● **REQUIRED WORK**: Reprint the entries without altering anything.
>>
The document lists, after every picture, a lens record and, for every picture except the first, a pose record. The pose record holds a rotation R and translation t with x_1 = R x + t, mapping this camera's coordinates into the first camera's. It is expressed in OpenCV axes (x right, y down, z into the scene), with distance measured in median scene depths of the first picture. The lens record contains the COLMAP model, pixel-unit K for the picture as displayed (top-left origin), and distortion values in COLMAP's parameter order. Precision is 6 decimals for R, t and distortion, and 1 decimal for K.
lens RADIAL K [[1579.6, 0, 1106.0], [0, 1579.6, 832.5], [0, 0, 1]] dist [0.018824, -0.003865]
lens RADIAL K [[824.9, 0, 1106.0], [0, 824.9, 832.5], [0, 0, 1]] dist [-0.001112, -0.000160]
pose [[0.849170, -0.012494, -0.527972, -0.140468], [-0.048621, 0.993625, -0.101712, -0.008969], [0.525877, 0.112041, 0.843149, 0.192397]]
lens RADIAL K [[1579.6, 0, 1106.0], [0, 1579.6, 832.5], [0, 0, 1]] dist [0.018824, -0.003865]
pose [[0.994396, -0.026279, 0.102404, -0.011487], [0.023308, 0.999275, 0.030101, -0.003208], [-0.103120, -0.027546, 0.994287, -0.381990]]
<<
● **ANSWER BOX**:
The document lists, after every picture, a lens record and, for every picture except the first, a pose record. The pose record holds a rotation R and translation t with x_1 = R x + t, mapping this camera's coordinates into the first camera's. It is expressed in OpenCV axes (x right, y down, z into the scene), with distance measured in median scene depths of the first picture. The lens record contains the COLMAP model, pixel-unit K for the picture as displayed (top-left origin), and distortion values in COLMAP's parameter order. Precision is 6 decimals for R, t and distortion, and 1 decimal for K.
lens RADIAL K [[1579.6, 0, 1106.0], [0, 1579.6, 832.5], [0, 0, 1]] dist [0.018824, -0.003865]
lens RADIAL K [[824.9, 0, 1106.0], [0, 824.9, 832.5], [0, 0, 1]] dist [-0.001112, -0.000160]
pose [[0.849170, -0.012494, -0.527972, -0.140468], [-0.048621, 0.993625, -0.101712, -0.008969], [0.525877, 0.112041, 0.843149, 0.192397]]
lens RADIAL K [[1579.6, 0, 1106.0], [0, 1579.6, 832.5], [0, 0, 1]] dist [0.018824, -0.003865]
pose [[0.994396, -0.026279, 0.102404, -0.011487], [0.023308, 0.999275, 0.030101, -0.003208], [-0.103120, -0.027546, 0.994287, -0.381990]]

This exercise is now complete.